*Exercise details*: You are to retype exactly the line with "Here is a micrograph" and every line after it in the entries below.

*Excerpted records*:
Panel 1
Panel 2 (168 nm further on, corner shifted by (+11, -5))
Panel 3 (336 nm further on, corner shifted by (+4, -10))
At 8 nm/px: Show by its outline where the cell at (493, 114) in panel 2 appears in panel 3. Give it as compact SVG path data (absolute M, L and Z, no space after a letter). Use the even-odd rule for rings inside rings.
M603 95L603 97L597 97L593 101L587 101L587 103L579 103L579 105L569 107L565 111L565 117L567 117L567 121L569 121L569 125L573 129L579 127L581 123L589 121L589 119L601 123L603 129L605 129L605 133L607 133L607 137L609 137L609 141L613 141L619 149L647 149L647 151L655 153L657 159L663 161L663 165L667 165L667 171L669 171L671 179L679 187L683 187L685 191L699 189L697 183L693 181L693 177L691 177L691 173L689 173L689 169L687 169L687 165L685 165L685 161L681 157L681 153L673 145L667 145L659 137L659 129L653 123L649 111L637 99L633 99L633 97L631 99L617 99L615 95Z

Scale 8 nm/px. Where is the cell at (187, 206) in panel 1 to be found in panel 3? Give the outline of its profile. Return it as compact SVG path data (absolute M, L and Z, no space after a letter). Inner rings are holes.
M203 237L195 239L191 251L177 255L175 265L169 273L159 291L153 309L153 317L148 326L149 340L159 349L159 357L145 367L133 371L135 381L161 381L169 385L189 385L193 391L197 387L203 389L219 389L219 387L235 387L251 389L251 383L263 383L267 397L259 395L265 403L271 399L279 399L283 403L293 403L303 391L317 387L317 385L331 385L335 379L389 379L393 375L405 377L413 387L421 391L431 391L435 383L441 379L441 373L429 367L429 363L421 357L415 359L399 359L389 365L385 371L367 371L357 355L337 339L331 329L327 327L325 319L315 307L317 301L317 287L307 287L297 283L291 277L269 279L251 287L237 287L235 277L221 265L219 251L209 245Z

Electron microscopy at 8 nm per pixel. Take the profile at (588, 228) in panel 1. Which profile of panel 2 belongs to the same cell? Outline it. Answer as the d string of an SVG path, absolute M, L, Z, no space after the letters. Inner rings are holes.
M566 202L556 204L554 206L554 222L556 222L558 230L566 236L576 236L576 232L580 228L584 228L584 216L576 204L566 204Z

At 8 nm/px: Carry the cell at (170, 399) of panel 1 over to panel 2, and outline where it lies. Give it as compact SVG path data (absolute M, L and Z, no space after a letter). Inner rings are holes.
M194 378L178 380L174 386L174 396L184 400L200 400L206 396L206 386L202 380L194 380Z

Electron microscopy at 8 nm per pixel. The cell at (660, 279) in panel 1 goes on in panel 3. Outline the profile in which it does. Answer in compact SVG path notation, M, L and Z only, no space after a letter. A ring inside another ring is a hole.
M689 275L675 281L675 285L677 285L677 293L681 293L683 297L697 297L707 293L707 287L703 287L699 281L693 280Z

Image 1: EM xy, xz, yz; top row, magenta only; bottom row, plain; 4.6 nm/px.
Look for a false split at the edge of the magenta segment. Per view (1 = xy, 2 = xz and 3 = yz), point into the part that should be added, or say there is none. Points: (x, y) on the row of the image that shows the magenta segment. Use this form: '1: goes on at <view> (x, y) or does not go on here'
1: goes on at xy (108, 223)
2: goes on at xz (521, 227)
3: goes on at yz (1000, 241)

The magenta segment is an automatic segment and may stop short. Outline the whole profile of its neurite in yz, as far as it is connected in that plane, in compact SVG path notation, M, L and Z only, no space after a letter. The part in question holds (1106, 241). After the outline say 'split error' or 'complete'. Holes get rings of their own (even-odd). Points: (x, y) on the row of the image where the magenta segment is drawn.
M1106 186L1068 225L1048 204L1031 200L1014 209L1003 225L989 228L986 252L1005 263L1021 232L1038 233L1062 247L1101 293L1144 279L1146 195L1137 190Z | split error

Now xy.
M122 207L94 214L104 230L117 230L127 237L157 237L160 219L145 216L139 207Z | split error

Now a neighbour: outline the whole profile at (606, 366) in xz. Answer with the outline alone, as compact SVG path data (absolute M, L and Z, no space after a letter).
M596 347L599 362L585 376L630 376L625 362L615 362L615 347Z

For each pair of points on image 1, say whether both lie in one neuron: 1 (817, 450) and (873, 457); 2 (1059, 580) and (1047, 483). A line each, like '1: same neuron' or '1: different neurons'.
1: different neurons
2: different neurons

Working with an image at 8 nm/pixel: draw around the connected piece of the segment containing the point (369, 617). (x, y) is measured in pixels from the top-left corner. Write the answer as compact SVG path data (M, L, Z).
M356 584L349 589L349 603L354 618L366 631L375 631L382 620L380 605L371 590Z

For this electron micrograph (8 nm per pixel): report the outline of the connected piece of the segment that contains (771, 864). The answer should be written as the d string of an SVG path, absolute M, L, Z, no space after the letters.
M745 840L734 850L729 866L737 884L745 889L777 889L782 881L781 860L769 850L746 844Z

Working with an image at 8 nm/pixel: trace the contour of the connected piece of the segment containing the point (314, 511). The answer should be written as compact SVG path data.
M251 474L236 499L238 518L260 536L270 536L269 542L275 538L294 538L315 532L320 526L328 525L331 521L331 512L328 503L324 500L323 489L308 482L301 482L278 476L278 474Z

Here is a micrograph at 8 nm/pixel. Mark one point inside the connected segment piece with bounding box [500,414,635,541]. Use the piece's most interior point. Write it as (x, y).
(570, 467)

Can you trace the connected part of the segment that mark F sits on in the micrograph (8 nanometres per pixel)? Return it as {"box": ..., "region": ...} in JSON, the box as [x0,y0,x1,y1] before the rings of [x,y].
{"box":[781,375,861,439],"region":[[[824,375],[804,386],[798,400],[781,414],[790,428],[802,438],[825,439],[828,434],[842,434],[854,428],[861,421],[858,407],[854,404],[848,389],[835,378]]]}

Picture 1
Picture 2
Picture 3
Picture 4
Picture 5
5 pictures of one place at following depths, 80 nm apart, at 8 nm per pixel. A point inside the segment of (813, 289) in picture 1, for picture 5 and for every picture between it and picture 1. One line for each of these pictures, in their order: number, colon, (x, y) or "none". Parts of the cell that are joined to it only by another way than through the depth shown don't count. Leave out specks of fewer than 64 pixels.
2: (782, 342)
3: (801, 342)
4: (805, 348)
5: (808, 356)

*Response area*:
Here is a micrograph at 8 nm/pixel. Mark one point inside the connected segment piece with bounding box [500,414,635,541]. Use the piece's most interior point. Write it as (x, y).
(570, 467)

Can you trace the connected part of the segment that mark F sits on in the micrograph (8 nanometres per pixel)? Return it as {"box": ..., "region": ...} in JSON, the box as [x0,y0,x1,y1] before the rings of [x,y].
{"box":[781,375,861,439],"region":[[[824,375],[804,386],[798,400],[781,414],[790,428],[802,438],[825,439],[828,434],[842,434],[854,428],[861,421],[858,407],[854,404],[848,389],[835,378]]]}

Picture 1
Picture 2
Picture 3
Picture 4
Picture 5
5 pictures of one place at following depths, 80 nm apart, at 8 nm per pixel. A point inside the segment of (813, 289) in picture 1, for picture 5 and for every picture between it and picture 1. One line for each of these pictures, in their order: number, colon, (x, y) or "none". Parts of the cell that are joined to it only by another way than through the depth shown don't count. Leave out specks of fewer than 64 pixels.
2: (782, 342)
3: (801, 342)
4: (805, 348)
5: (808, 356)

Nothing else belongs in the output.